Task to carry out = List every line in this data where the string "Viareggio" occurs.

(Saved entries)
-------

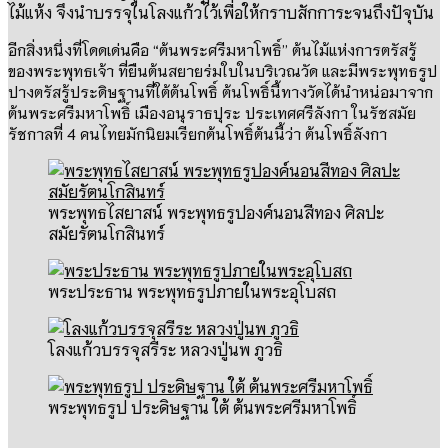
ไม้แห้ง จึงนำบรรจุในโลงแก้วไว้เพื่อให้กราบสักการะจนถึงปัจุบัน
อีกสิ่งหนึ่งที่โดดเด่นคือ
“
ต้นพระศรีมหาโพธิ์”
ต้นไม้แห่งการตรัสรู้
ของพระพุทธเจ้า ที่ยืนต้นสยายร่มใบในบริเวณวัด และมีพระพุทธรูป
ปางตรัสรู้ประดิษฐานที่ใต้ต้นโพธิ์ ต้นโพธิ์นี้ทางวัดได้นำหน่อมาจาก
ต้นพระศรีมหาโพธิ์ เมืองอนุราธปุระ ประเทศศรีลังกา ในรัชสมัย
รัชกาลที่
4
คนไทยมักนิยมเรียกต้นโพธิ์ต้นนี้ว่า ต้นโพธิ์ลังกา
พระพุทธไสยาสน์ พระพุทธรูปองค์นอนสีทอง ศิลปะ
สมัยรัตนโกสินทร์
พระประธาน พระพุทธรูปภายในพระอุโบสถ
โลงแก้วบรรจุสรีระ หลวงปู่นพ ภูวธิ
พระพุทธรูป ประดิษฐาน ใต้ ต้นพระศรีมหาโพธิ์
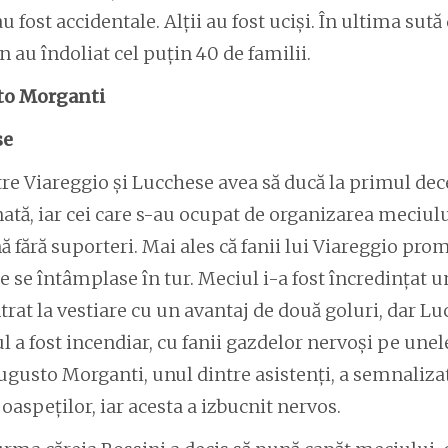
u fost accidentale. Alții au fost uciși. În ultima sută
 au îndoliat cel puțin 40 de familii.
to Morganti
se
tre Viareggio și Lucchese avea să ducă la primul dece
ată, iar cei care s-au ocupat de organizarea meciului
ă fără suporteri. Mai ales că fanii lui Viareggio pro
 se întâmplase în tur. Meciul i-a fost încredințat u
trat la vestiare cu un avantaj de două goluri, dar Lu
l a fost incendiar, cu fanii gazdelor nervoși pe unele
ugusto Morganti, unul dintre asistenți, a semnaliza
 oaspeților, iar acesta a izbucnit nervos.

-------

Result of the exercise =
tre Viareggio și Lucchese avea să ducă la primul dece
ă fără suporteri. Mai ales că fanii lui Viareggio pro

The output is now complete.